→ Description of the task: Could you recast the rows as a numbered list, beginning at the first line and stopping after the line that contains "BOOKS 旅の読み物", with blank lines left out?

[Opening Dataset content section]

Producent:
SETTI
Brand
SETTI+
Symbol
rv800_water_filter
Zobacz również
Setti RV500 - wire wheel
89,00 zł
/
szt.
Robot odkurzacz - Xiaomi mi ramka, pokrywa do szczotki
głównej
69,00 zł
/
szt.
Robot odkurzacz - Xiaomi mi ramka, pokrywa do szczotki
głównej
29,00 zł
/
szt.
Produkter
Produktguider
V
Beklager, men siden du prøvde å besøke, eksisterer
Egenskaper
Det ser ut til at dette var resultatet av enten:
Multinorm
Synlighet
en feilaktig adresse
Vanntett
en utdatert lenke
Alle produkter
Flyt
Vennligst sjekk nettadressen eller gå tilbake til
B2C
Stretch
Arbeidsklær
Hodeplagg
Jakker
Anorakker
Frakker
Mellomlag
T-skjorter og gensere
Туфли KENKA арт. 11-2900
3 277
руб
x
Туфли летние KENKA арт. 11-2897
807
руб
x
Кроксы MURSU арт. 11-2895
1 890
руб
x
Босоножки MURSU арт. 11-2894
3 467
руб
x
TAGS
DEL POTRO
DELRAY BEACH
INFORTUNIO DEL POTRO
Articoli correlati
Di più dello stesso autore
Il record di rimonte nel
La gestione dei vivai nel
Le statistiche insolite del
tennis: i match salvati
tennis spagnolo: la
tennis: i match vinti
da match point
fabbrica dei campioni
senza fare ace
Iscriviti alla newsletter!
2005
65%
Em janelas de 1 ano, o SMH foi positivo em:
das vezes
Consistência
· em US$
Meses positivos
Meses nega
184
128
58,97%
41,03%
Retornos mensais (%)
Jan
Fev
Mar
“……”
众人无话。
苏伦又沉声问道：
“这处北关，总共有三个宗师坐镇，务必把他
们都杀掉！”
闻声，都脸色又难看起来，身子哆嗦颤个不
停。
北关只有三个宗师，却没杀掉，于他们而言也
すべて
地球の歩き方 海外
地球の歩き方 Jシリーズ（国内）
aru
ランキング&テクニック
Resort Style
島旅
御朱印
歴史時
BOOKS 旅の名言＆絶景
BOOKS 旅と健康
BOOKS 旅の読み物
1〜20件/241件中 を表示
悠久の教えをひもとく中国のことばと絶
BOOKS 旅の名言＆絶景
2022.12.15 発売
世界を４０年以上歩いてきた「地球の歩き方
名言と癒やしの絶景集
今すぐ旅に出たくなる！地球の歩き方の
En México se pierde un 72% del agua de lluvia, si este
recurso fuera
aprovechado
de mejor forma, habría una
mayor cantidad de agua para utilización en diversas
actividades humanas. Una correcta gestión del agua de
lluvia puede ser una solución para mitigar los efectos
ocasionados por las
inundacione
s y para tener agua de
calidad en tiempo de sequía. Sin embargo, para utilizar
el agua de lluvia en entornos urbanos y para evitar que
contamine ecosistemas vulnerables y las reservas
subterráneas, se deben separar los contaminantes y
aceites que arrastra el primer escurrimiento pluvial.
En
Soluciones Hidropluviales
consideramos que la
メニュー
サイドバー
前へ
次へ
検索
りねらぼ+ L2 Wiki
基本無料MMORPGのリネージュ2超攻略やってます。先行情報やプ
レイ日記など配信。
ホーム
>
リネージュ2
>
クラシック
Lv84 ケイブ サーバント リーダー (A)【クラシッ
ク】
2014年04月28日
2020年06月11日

[Closing Dataset content section]

→ Task solution:
1. Producent:
2. SETTI
3. Brand
4. SETTI+
5. Symbol
6. rv800_water_filter
7. Zobacz również
8. Setti RV500 - wire wheel
9. 89,00 zł
10. /
11. szt.
12. Robot odkurzacz - Xiaomi mi ramka, pokrywa do szczotki
13. głównej
14. 69,00 zł
15. /
16. szt.
17. Robot odkurzacz - Xiaomi mi ramka, pokrywa do szczotki
18. głównej
19. 29,00 zł
20. /
21. szt.
22. Produkter
23. Produktguider
24. V
25. Beklager, men siden du prøvde å besøke, eksisterer
26. Egenskaper
27. Det ser ut til at dette var resultatet av enten:
28. Multinorm
29. Synlighet
30. en feilaktig adresse
31. Vanntett
32. en utdatert lenke
33. Alle produkter
34. Flyt
35. Vennligst sjekk nettadressen eller gå tilbake til
36. B2C
37. Stretch
38. Arbeidsklær
39. Hodeplagg
40. Jakker
41. Anorakker
42. Frakker
43. Mellomlag
44. T-skjorter og gensere
45. Туфли KENKA арт. 11-2900
46. 3 277
47. руб
48. x
49. Туфли летние KENKA арт. 11-2897
50. 807
51. руб
52. x
53. Кроксы MURSU арт. 11-2895
54. 1 890
55. руб
56. x
57. Босоножки MURSU арт. 11-2894
58. 3 467
59. руб
60. x
61. TAGS
62. DEL POTRO
63. DELRAY BEACH
64. INFORTUNIO DEL POTRO
65. Articoli correlati
66. Di più dello stesso autore
67. Il record di rimonte nel
68. La gestione dei vivai nel
69. Le statistiche insolite del
70. tennis: i match salvati
71. tennis spagnolo: la
72. tennis: i match vinti
73. da match point
74. fabbrica dei campioni
75. senza fare ace
76. Iscriviti alla newsletter!
77. 2005
78. 65%
79. Em janelas de 1 ano, o SMH foi positivo em:
80. das vezes
81. Consistência
82. · em US$
83. Meses positivos
84. Meses nega
85. 184
86. 128
87. 58,97%
88. 41,03%
89. Retornos mensais (%)
90. Jan
91. Fev
92. Mar
93. “……”
94. 众人无话。
95. 苏伦又沉声问道：
96. “这处北关，总共有三个宗师坐镇，务必把他
97. 们都杀掉！”
98. 闻声，都脸色又难看起来，身子哆嗦颤个不
99. 停。
100. 北关只有三个宗师，却没杀掉，于他们而言也
101. すべて
102. 地球の歩き方 海外
103. 地球の歩き方 Jシリーズ（国内）
104. aru
105. ランキング&テクニック
106. Resort Style
107. 島旅
108. 御朱印
109. 歴史時
110. BOOKS 旅の名言＆絶景
111. BOOKS 旅と健康
112. BOOKS 旅の読み物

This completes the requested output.